* What the task asks: Print every line of the following listing without any change.

____ Excerpted data

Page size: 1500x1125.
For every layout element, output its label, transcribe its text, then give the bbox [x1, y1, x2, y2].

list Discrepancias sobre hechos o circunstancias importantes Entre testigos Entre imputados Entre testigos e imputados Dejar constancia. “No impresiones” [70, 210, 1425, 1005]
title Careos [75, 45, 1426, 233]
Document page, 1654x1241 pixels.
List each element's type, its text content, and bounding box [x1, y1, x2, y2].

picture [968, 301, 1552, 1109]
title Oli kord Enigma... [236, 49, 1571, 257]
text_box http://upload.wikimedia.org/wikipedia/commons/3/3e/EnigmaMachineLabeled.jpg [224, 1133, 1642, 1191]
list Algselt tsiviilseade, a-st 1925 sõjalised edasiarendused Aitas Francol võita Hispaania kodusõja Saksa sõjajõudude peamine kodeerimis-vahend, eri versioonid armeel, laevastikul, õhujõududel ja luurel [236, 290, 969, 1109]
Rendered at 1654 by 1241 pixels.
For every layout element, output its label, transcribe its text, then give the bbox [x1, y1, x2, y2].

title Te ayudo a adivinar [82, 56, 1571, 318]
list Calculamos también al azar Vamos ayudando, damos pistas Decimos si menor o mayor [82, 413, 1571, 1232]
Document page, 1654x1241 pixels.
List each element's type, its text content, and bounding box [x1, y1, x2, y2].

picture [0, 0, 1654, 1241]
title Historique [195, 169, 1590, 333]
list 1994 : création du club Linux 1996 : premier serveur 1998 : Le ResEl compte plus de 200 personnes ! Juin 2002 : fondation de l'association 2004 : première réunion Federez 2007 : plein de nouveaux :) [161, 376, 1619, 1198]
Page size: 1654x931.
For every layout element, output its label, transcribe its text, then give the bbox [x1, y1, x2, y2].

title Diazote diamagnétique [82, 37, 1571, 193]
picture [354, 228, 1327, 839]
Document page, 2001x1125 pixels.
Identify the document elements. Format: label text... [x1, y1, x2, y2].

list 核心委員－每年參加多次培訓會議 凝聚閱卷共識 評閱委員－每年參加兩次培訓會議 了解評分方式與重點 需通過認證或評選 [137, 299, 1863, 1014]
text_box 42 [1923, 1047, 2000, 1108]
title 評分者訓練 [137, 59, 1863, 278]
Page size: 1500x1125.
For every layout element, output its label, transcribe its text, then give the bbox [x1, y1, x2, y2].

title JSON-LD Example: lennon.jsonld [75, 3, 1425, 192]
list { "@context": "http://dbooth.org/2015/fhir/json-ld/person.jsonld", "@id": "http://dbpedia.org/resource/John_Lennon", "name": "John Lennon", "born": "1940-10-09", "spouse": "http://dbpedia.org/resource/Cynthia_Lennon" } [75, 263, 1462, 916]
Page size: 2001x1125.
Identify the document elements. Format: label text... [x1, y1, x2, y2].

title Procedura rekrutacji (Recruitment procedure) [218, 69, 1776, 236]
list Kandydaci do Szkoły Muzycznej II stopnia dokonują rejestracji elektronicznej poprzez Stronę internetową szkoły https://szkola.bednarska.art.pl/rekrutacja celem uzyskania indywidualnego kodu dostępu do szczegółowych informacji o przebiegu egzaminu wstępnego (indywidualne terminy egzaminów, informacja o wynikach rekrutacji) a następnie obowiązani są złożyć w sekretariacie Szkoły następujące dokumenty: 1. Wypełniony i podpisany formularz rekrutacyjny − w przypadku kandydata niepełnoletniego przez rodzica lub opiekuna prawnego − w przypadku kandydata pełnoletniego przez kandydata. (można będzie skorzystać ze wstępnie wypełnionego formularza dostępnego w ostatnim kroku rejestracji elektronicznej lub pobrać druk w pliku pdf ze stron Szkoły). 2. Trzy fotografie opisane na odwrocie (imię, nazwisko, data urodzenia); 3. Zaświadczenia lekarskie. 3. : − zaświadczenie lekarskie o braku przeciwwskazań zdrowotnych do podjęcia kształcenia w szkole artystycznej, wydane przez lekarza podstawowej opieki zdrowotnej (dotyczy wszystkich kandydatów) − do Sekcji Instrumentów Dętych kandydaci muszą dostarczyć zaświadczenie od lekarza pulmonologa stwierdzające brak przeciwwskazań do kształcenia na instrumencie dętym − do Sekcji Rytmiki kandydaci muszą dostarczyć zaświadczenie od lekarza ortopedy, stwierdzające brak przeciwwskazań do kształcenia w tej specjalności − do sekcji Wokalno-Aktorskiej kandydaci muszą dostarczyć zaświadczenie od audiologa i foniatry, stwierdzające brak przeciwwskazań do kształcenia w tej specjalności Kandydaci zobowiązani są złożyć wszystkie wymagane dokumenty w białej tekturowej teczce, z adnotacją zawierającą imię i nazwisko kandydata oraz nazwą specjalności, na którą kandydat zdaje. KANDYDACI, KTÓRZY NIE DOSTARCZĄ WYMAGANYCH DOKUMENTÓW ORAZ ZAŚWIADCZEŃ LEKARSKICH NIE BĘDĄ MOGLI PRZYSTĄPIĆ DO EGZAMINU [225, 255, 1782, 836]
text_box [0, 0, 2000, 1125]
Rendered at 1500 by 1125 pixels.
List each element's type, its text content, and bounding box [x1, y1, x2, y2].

________

* Exercise answer:
Page size: 1500x1125.
For every layout element, output its label, transcribe its text, then give the bbox [x1, y1, x2, y2].

list Discrepancias sobre hechos o circunstancias importantes Entre testigos Entre imputados Entre testigos e imputados Dejar constancia. “No impresiones” [70, 210, 1425, 1005]
title Careos [75, 45, 1426, 233]
Document page, 1654x1241 pixels.
List each element's type, its text content, and bounding box [x1, y1, x2, y2].

picture [968, 301, 1552, 1109]
title Oli kord Enigma... [236, 49, 1571, 257]
text_box http://upload.wikimedia.org/wikipedia/commons/3/3e/EnigmaMachineLabeled.jpg [224, 1133, 1642, 1191]
list Algselt tsiviilseade, a-st 1925 sõjalised edasiarendused Aitas Francol võita Hispaania kodusõja Saksa sõjajõudude peamine kodeerimis-vahend, eri versioonid armeel, laevastikul, õhujõududel ja luurel [236, 290, 969, 1109]
Rendered at 1654 by 1241 pixels.
For every layout element, output its label, transcribe its text, then give the bbox [x1, y1, x2, y2].

title Te ayudo a adivinar [82, 56, 1571, 318]
list Calculamos también al azar Vamos ayudando, damos pistas Decimos si menor o mayor [82, 413, 1571, 1232]
Document page, 1654x1241 pixels.
List each element's type, its text content, and bounding box [x1, y1, x2, y2].

picture [0, 0, 1654, 1241]
title Historique [195, 169, 1590, 333]
list 1994 : création du club Linux 1996 : premier serveur 1998 : Le ResEl compte plus de 200 personnes ! Juin 2002 : fondation de l'association 2004 : première réunion Federez 2007 : plein de nouveaux :) [161, 376, 1619, 1198]
Page size: 1654x931.
For every layout element, output its label, transcribe its text, then give the bbox [x1, y1, x2, y2].

title Diazote diamagnétique [82, 37, 1571, 193]
picture [354, 228, 1327, 839]
Document page, 2001x1125 pixels.
Identify the document elements. Format: label text... [x1, y1, x2, y2].

list 核心委員－每年參加多次培訓會議 凝聚閱卷共識 評閱委員－每年參加兩次培訓會議 了解評分方式與重點 需通過認證或評選 [137, 299, 1863, 1014]
text_box 42 [1923, 1047, 2000, 1108]
title 評分者訓練 [137, 59, 1863, 278]
Page size: 1500x1125.
For every layout element, output its label, transcribe its text, then give the bbox [x1, y1, x2, y2].

title JSON-LD Example: lennon.jsonld [75, 3, 1425, 192]
list { "@context": "http://dbooth.org/2015/fhir/json-ld/person.jsonld", "@id": "http://dbpedia.org/resource/John_Lennon", "name": "John Lennon", "born": "1940-10-09", "spouse": "http://dbpedia.org/resource/Cynthia_Lennon" } [75, 263, 1462, 916]
Page size: 2001x1125.
Identify the document elements. Format: label text... [x1, y1, x2, y2].

title Procedura rekrutacji (Recruitment procedure) [218, 69, 1776, 236]
list Kandydaci do Szkoły Muzycznej II stopnia dokonują rejestracji elektronicznej poprzez Stronę internetową szkoły https://szkola.bednarska.art.pl/rekrutacja celem uzyskania indywidualnego kodu dostępu do szczegółowych informacji o przebiegu egzaminu wstępnego (indywidualne terminy egzaminów, informacja o wynikach rekrutacji) a następnie obowiązani są złożyć w sekretariacie Szkoły następujące dokumenty: 1. Wypełniony i podpisany formularz rekrutacyjny − w przypadku kandydata niepełnoletniego przez rodzica lub opiekuna prawnego − w przypadku kandydata pełnoletniego przez kandydata. (można będzie skorzystać ze wstępnie wypełnionego formularza dostępnego w ostatnim kroku rejestracji elektronicznej lub pobrać druk w pliku pdf ze stron Szkoły). 2. Trzy fotografie opisane na odwrocie (imię, nazwisko, data urodzenia); 3. Zaświadczenia lekarskie. 3. : − zaświadczenie lekarskie o braku przeciwwskazań zdrowotnych do podjęcia kształcenia w szkole artystycznej, wydane przez lekarza podstawowej opieki zdrowotnej (dotyczy wszystkich kandydatów) − do Sekcji Instrumentów Dętych kandydaci muszą dostarczyć zaświadczenie od lekarza pulmonologa stwierdzające brak przeciwwskazań do kształcenia na instrumencie dętym − do Sekcji Rytmiki kandydaci muszą dostarczyć zaświadczenie od lekarza ortopedy, stwierdzające brak przeciwwskazań do kształcenia w tej specjalności − do sekcji Wokalno-Aktorskiej kandydaci muszą dostarczyć zaświadczenie od audiologa i foniatry, stwierdzające brak przeciwwskazań do kształcenia w tej specjalności Kandydaci zobowiązani są złożyć wszystkie wymagane dokumenty w białej tekturowej teczce, z adnotacją zawierającą imię i nazwisko kandydata oraz nazwą specjalności, na którą kandydat zdaje. KANDYDACI, KTÓRZY NIE DOSTARCZĄ WYMAGANYCH DOKUMENTÓW ORAZ ZAŚWIADCZEŃ LEKARSKICH NIE BĘDĄ MOGLI PRZYSTĄPIĆ DO EGZAMINU [225, 255, 1782, 836]
text_box [0, 0, 2000, 1125]
Rendered at 1500 by 1125 pixels.
List each element's type, its text content, and bounding box [x1, y1, x2, y2].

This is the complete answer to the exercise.